» Actions to take:
• A. In the lecture post on representations, which film was cited in class for its negative representations of non-Western people?
• B. From the lecture post on representations, quote the stretch from "Tuesday, July 29, 2008" through "guide questions below.".

Tuesday, July 29, 2008

Lecture 5: Representations

HERE are the lecture slides for Representations.

Because we don't have class on Thursday, I think that we should use this space to clarify certain concepts, ask questions, and cite examples of representations of nation/race/gender/sexuality in the media.

Feel free to answer the guide questions below.
1. Give an example of a recent tv show/movie/advert/etc and how it constructs stories about nation/race/gender/sexuality. How does your chosen media text enable and/or disable, empower and/or oppress?
2. What assumptions do we have about what it means to be a Filipino? How "must" a Filipino act, according to discourses in the media and in everyday life? How do these assumptions become naturalized or taken for granted?
3. In class, I cited the show Ugly Betty as a show that has 'progressive' representations in the sense that it makes available different narratives about nation/race/gender/sexuality. Rather than rely on existing stereotypes, Ugly Betty, I argue, puts forth alternative ideas about what it means to be American, male or female, homosexual, transsexual, etc. and is therefore more inclusive and democratic in its representations. Do you have a media text that you admire for its challenging representations?
4. In class, I also cited the film 300 for its negative representations of non-Western people as being villainous/hideous/barbaric/exotic/homosexual/etc. What media text do you find has restrictive and simplistic representations of nation/race/gender/sexuality?

8 comments:

Tangerine said...
This comment has been removed by the author.
Tangerine said...

This is KitKat Pecson. :D

1. Give an example of a recent tv show/movie/advert/etc and how it constructs stories about nation/race/gender/sexuality. How does your chosen media text enable and/or disable, empower and/or oppress?

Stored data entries

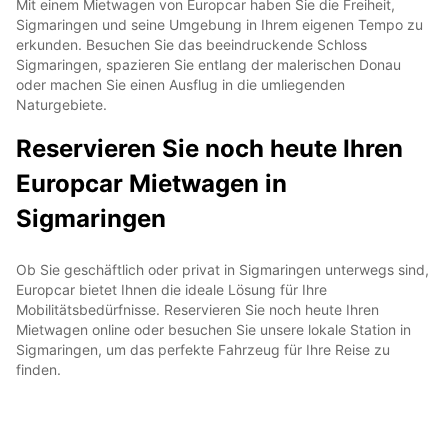
Mit einem Mietwagen von Europcar haben Sie die Freiheit,
Sigmaringen und seine Umgebung in Ihrem eigenen Tempo zu
erkunden. Besuchen Sie das beeindruckende Schloss
Sigmaringen, spazieren Sie entlang der malerischen Donau
oder machen Sie einen Ausflug in die umliegenden
Naturgebiete.
Reservieren Sie noch heute Ihren
Europcar Mietwagen in
Sigmaringen
Ob Sie geschäftlich oder privat in Sigmaringen unterwegs sind,
Europcar bietet Ihnen die ideale Lösung für Ihre
Mobilitätsbedürfnisse. Reservieren Sie noch heute Ihren
Mietwagen online oder besuchen Sie unsere lokale Station in
Sigmaringen, um das perfekte Fahrzeug für Ihre Reise zu
finden.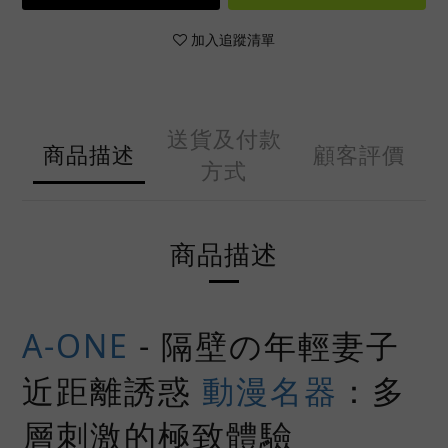
加入追蹤清單
送貨及付款
商品描述
顧客評價
方式
商品描述
A-ONE
- 隔壁の年輕妻子
近距離誘惑
動漫名器
：多
層刺激的極致體驗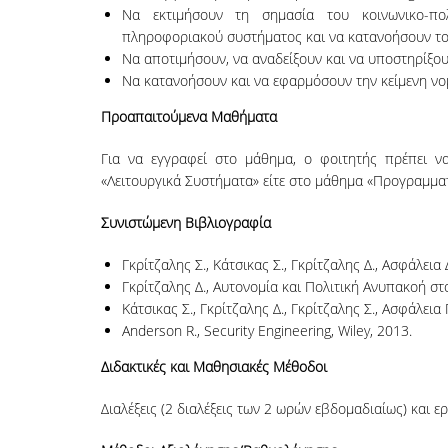
Να εκτιμήσουν τη σημασία του κοινωνικο-πο
πληροφοριακού συστήματος και να κατανοήσουν του
Να αποτιμήσουν, να αναδείξουν και να υποστηρίξουν
Να κατανοήσουν και να εφαρμόσουν την κείμενη νο
Προαπαιτούμενα Μαθήματα
Για να εγγραφεί στο μάθημα, ο φοιτητής πρέπει να
«Λειτουργικά Συστήματα» είτε στο μάθημα «Προγραμματ
Συνιστώμενη Βιβλιογραφία
Γκρίτζαλης Σ., Κάτσικας Σ., Γκρίτζαλης Δ., Ασφάλει
Γκρίτζαλης Δ., Αυτονομία και Πολιτική Ανυπακοή σ
Κάτσικας Σ., Γκρίτζαλης Δ., Γκρίτζαλης Σ., Ασφάλε
Anderson R., Security Engineering, Wiley, 2013.
Διδακτικές και Μαθησιακές Μέθοδοι
Διαλέξεις (2 διαλέξεις των 2 ωρών εβδομαδιαίως) και ερ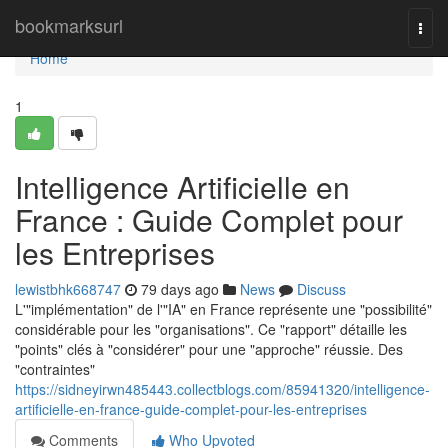
Home
bookmarksurl
Togg
navi
Home
1
Intelligence Artificielle en
France : Guide Complet pour
les Entreprises
lewistbhk668747
79 days ago
News
Discuss
L'"implémentation" de l'"IA" en France représente une "possibilité"
considérable pour les "organisations". Ce "rapport" détaille les
"points" clés à "considérer" pour une "approche" réussie. Des
"contraintes"
https://sidneyirwn485443.collectblogs.com/85941320/intelligence-
artificielle-en-france-guide-complet-pour-les-entreprises
Comments
Who Upvoted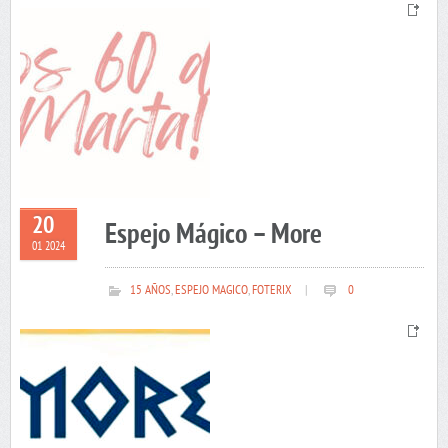
20
Espejo Mágico – More
01 2024
15 AÑOS
,
ESPEJO MAGICO
,
FOTERIX
|
0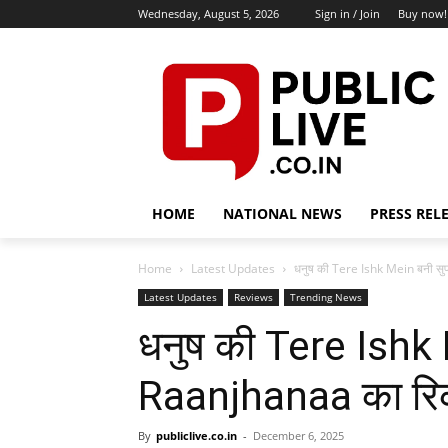
Wednesday, August 5, 2026
Sign in / Join
Buy now!
HOME
NATIONAL NEWS
PRESS REL
Home
Latest Updates
धनुष की Tere Ishk Mein बनी सु
Latest Updates
Reviews
Trending News
धनुष की Tere Ishk 
Raanjhanaa का रिक
By
publiclive.co.in
-
December 6, 2025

» Solutions below:
• A. The film 300.

• B.
Tuesday, July 29, 2008

Lecture 5: Representations

HERE are the lecture slides for Representations.

Because we don't have class on Thursday, I think that we should use this space to clarify certain concepts, ask questions, and cite examples of representations of nation/race/gender/sexuality in the media.

Feel free to answer the guide questions below.